What is being asked — Write out all of the entries that follow, word for word, but skip the pictures.

Stored data:
- Opening Delimiter -
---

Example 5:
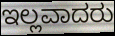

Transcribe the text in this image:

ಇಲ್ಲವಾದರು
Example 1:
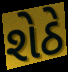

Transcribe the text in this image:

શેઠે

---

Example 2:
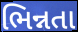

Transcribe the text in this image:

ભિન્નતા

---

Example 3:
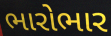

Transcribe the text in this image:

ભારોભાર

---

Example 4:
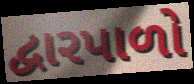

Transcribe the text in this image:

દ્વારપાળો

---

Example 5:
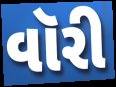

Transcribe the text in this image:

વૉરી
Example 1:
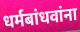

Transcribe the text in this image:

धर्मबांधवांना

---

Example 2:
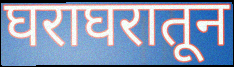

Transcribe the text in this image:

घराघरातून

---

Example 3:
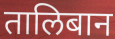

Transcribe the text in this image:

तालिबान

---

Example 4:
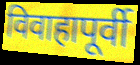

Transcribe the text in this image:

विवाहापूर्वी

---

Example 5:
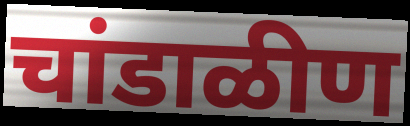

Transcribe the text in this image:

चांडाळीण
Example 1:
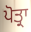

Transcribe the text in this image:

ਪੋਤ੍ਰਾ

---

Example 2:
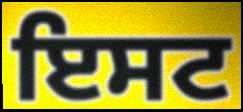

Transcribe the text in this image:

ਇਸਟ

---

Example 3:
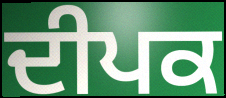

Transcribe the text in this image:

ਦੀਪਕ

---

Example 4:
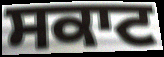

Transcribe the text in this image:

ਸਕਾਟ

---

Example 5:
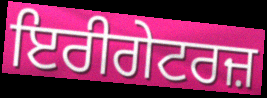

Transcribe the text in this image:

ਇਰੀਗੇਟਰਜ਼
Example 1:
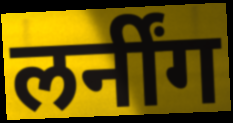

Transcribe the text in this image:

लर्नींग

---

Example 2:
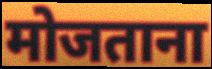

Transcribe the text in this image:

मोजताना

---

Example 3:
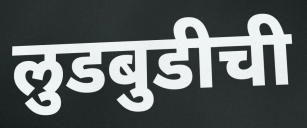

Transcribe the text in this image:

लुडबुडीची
- Closing Delimiter -
Response box —
---

Example 5:

Transcribe the text in this image:

ಇಲ್ಲವಾದರು
Example 1:

Transcribe the text in this image:

શેઠે

---

Example 2:

Transcribe the text in this image:

ભિન્નતા

---

Example 3:

Transcribe the text in this image:

ભારોભાર

---

Example 4:

Transcribe the text in this image:

દ્વારપાળો

---

Example 5:

Transcribe the text in this image:

વૉરી
Example 1:

Transcribe the text in this image:

धर्मबांधवांना

---

Example 2:

Transcribe the text in this image:

घराघरातून

---

Example 3:

Transcribe the text in this image:

तालिबान

---

Example 4:

Transcribe the text in this image:

विवाहापूर्वी

---

Example 5:

Transcribe the text in this image:

चांडाळीण
Example 1:

Transcribe the text in this image:

ਪੋਤ੍ਰਾ

---

Example 2:

Transcribe the text in this image:

ਇਸਟ

---

Example 3:

Transcribe the text in this image:

ਦੀਪਕ

---

Example 4:

Transcribe the text in this image:

ਸਕਾਟ

---

Example 5:

Transcribe the text in this image:

ਇਰੀਗੇਟਰਜ਼
Example 1:

Transcribe the text in this image:

लर्नींग

---

Example 2:

Transcribe the text in this image:

मोजताना

---

Example 3:

Transcribe the text in this image:

लुडबुडीची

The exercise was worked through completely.